In der Pfarrei St. Benedikt Mönchengladbach legen an den Fastensonntagen Menschen aus der Gemeinde ein Glaubensbekenntnis ab. Sie erzählen in kurzen Ansprachen davon, was ihnen der Glaube bedeutet und wann sie in ihrem Leben Gott gespürt haben. Den Anfang machte Bäcker- und Konditormeister Heinz-Peter Schiffer mit berührenden Worten.
Das Thema in diesem Gottesdienst am ersten Fastensonntag in Heilig Kreuz Mönchengladbach ist die Versuchung. Der erste Fall, dass Menschen der Versuchung erlegen sind, fand im Paradies statt. Adam und Eva aßen von dem Baum der Erkenntnis. „Sie sind der Versuchung verfallen, dass sie wie Gott sein könnten“, sagt Pfarrer Manfred Esmajor. „In der Geschichte von Adam und Eva erkennen wir die Versuchung und die Anmaßung der Menschen selbst.“
Die Versuchung: Sie ist auch im Leben von Heinz-Peter Schiffer allgegenwärtig. Wenn auch in einer anderen Bedeutung. Aber gerade in der Fastenzeit kostet es so manchen Kraft, ihr beim Eintritt in seinen Bäckerladen zu widerstehen. Denn hier gibt es nicht nur Brot und Brötchen, es locken auch Plätzchen, Kuchen, Torten und Hefegebäck. Ein Paradies für Liebhaber der süßen Verführungen. Bei diesem Hintergrund und beim Thema des Fastengottesdienstes scheint es klar, worüber der Bäcker- und Konditormeister zur Gemeinde sprechen wird.
Aber dann kommt es doch ganz anders.

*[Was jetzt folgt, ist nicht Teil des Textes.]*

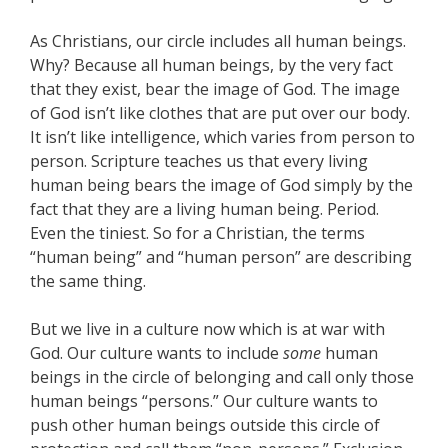
As Christians, our circle includes all human beings.
Why? Because all human beings, by the very fact
that they exist, bear the image of God. The image
of God isn’t like clothes that are put over our body.
It isn’t like intelligence, which varies from person to
person. Scripture teaches us that every living
human being bears the image of God simply by the
fact that they are a living human being. Period.
Even the tiniest. So for a Christian, the terms
“human being” and “human person” are describing
the same thing.
But we live in a culture now which is at war with
God. Our culture wants to include
some
human
beings in the circle of belonging and call only those
human beings “persons.” Our culture wants to
push other human beings outside this circle of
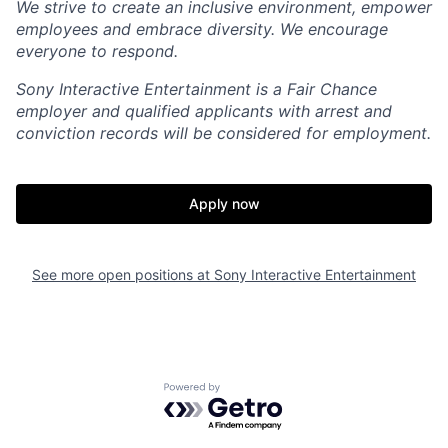
We strive to create an inclusive environment, empower
employees and embrace diversity. We encourage
everyone to respond.
Sony Interactive Entertainment is a Fair Chance
employer and qualified applicants with arrest and
conviction records will be considered for employment.
Apply now
See more open positions at
Sony Interactive Entertainment
Powered by Getro.com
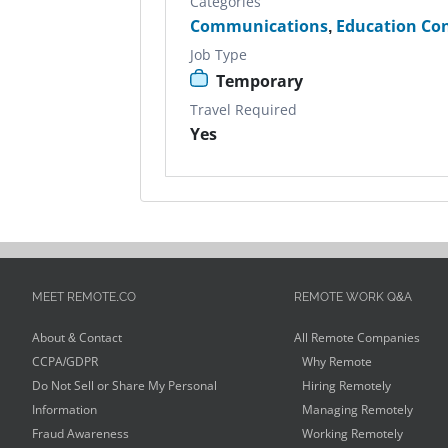
Categories
Communications
,
Education Co
Job Type
Temporary
Travel Required
Yes
MEET REMOTE.CO
REMOTE WORK Q&A
About & Contact
All Remote Companies
CCPA/GDPR
Why Remote
Do Not Sell or Share My Personal
Hiring Remotely
Information
Managing Remotely
Fraud Awareness
Working Remotely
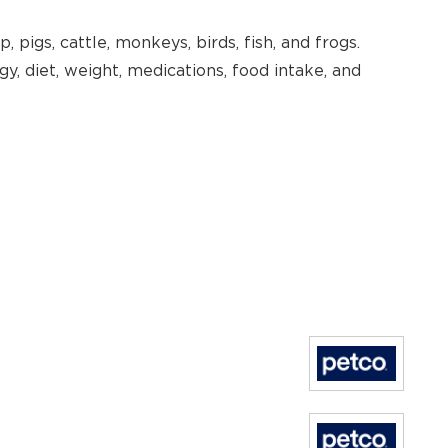
, pigs, cattle, monkeys, birds, fish, and frogs.
, diet, weight, medications, food intake, and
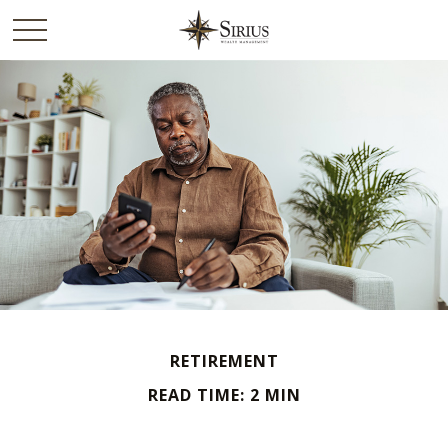
RETIREMENT
READ TIME: 2 MIN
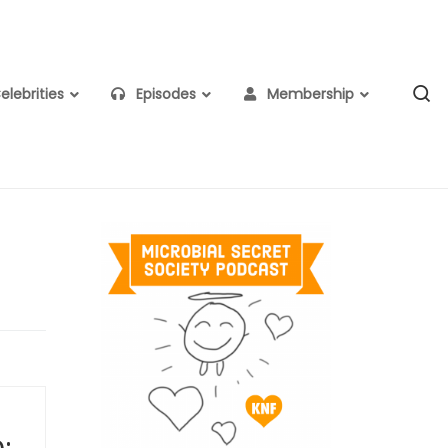
S
lebrities
Episodes
Membership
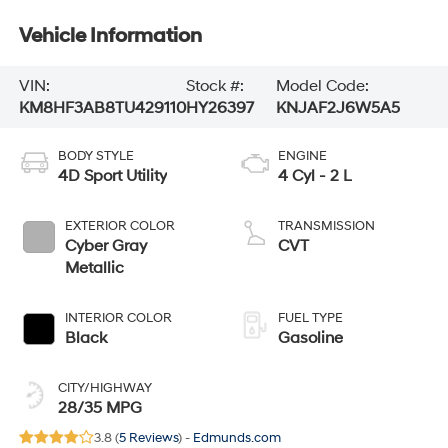
Vehicle Information
VIN:
Stock #:
Model Code:
KM8HF3AB8TU429110
HY26397
KNJAF2J6W5A5
BODY STYLE
ENGINE
4D Sport Utility
4 Cyl - 2 L
EXTERIOR COLOR
TRANSMISSION
Cyber Gray
CVT
Metallic
INTERIOR COLOR
FUEL TYPE
Black
Gasoline
CITY/HIGHWAY
28/35 MPG
3.8 (
5 Reviews
) -
Edmunds.com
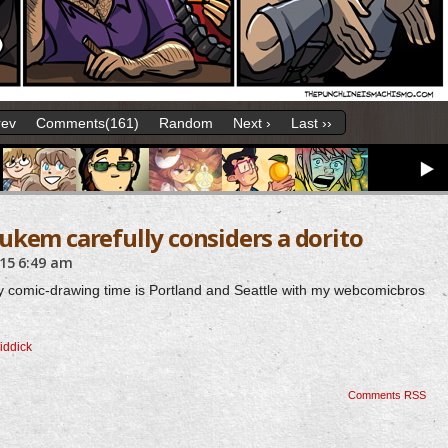
rev
Comments(161)
Random
Next ›
Last ››
ukem carefully considers a dorito
015
6:49 am
nt my comic-drawing time is Portland and Seattle with my webcomicbros
riddick
Comments RSS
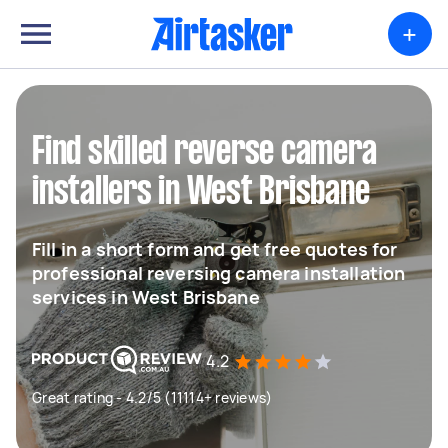
+
Find skilled reverse camera
installers in West Brisbane
Fill in a short form and get free quotes for
professional reversing camera installation
services in West Brisbane
4.2
Great rating - 4.2/5 (11114+ reviews)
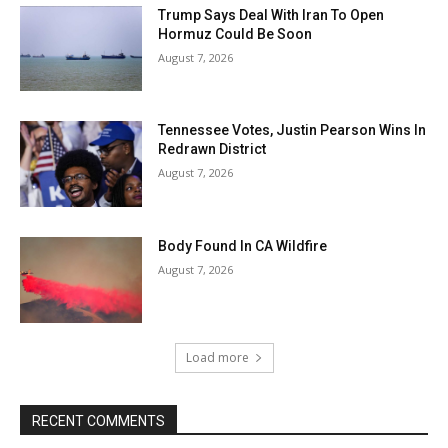
Trump Says Deal With Iran To Open
Hormuz Could Be Soon
August 7, 2026
Tennessee Votes, Justin Pearson Wins In
Redrawn District
August 7, 2026
Body Found In CA Wildfire
August 7, 2026
Load more
RECENT COMMENTS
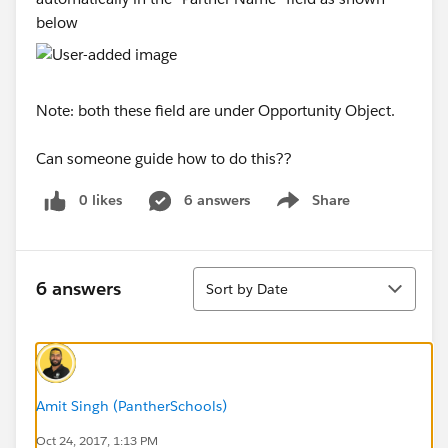
below
Note: both these field are under Opportunity Object.
Can someone guide how to do this??
0 likes
6 answers
Share
Show menu
Sort
6 answers
Sort by Date
Amit Singh (PantherSchools)
Oct 24, 2017, 1:13 PM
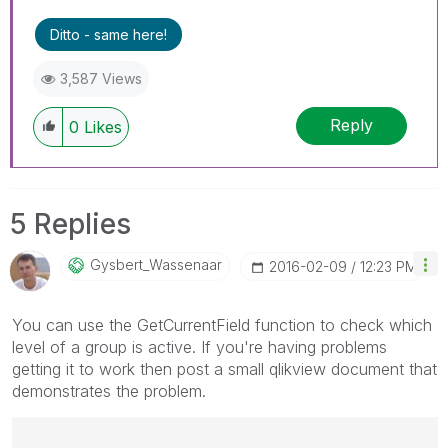
Ditto - same here!
3,587 Views
Reply
0
Likes
5 Replies
Gysbert_Wassena
Ar
‎2016-02-09
12:23 PM
You can use the GetCurrentField function to check which
level of a group is active. If you're having problems
getting it to work then post a small qlikview document that
demonstrates the problem.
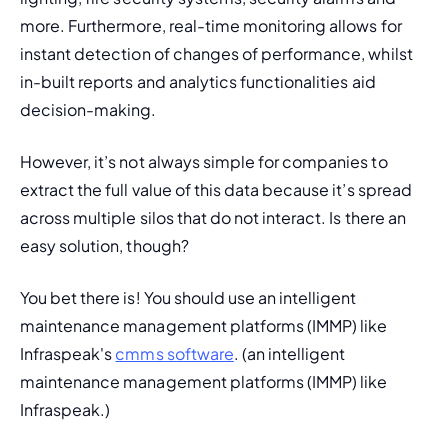
more. Furthermore, real-time monitoring allows for 
instant detection of changes of performance, whilst 
in-built reports and analytics functionalities aid 
decision-making. 
However,
 it’s not always simple for companies to 
extract the full value of this data because it’s spread 
across multiple silos that do not interact. Is there an 
easy solution, though?
You bet there is! You should use an intelligent 
maintenance management platforms (IMMP) like 
Infraspeak's 
cmms software
. (
an intelligent 
maintenance management platforms (IMMP) like 
Infraspeak.
)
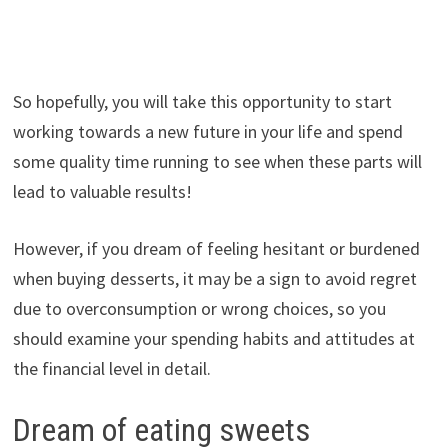
So hopefully, you will take this opportunity to start
working towards a new future in your life and spend
some quality time running to see when these parts will
lead to valuable results!
However, if you dream of feeling hesitant or burdened
when buying desserts, it may be a sign to avoid regret
due to overconsumption or wrong choices, so you
should examine your spending habits and attitudes at
the financial level in detail.
Dream of eating sweets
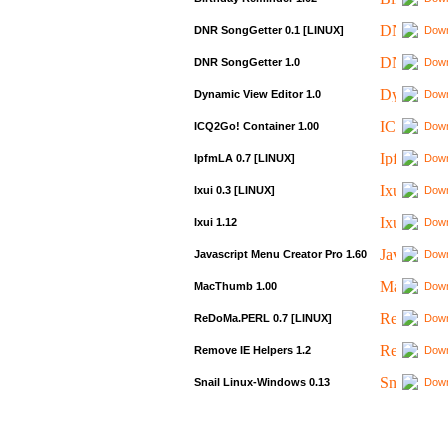
DNR SongGetter 0.1 [LINUX]
Down
DNR SongGetter 1.0
Down
Dynamic View Editor 1.0
Down
ICQ2Go! Container 1.00
Down
IpfmLA 0.7 [LINUX]
Down
Ixui 0.3 [LINUX]
Down
Ixui 1.12
Down
Javascript Menu Creator Pro 1.60
Down
MacThumb 1.00
Down
ReDoMa.PERL 0.7 [LINUX]
Down
Remove IE Helpers 1.2
Down
Snail Linux-Windows 0.13
Down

Schiffer lässt seine etwa 30 Zuhörer an einem Ereignis teilhaben, bei dem es einem nur bei der Vorstellung das Blut in den Adern gefrieren lässt. „Ich bin 67 Jahre alt und freue mich, dass ich hier stehe und lebe“, beginnt Schiffer seine gut siebenminütige Ansprache. „Ich könnte jeden Tag dieses Lebens sterben.“ Zum Beispiel am 16. Mai 2010, ein verregneter Sonntag. Schiffer erzählt, wie er mit seinem Sohn an diesem Tag im Auto auf der A1 über die Zingsheimer Brücke fuhr.
„Starkregen, Aquaplaning, wir fahren mit dem Auto vor und auf die Leitplanke, überschlagen uns drei Mal, der Wagen bleibt auf dem Kopf liegen“, sagt Schiffer. Über das hintere Fenster des Wagens haben sie sich befreien können und blieben nahezu unverletzt. „Jetzt ist die Frage: War es die Ingenieurskunst, die uns das Leben rettete, oder war es der, dem wir vertrauen?“, fragt Schiffer. „Ich tendiere zum zweiten.“ Seinen Glauben habe er von seinen Eltern, er sei gewollt und geliebt gewesen. „Sie haben mir von Gott erzählt“, sagt er. Auch das habe ihn seine Mutter gelehrt: Der Glaube verändert sich mit den Jahren. „Wenn der Glaube und die Liebe sich nicht verändern, sterben sie mit der Zeit.“ Am Glauben wie an der Liebe müsse man arbeiten.
Über seinen Glauben spricht Schiffer gern. „Gestern habe ich in Holt so eine Ansprache gehalten und irgendwie übertrieben“, sagt der 67-Jährige. Wobei Pfarrer Esmajor ihn ermuntert, weiter zu reden. So berichtet Schiffer über seine Verbundenheit mit dem Judentum. Bei einer Wallfahrt nach Kevelaer habe er von jemandem eine Kippa geschenkt bekommen. „Die trage ich zu besonderen Anlässen, weil ich dem jüdischen Volk verbunden bin“, sagt Schiffer. „Jesus war Jude, er glaubte an einen liebenden Gott. Aus dem Judentum ist unser Christentum entstanden.“ Nach gut sieben Minuten beendete er seine Rede mit einem „Amen“ und befolgte damit einen Rat, den er am Vortag bekommen hatte.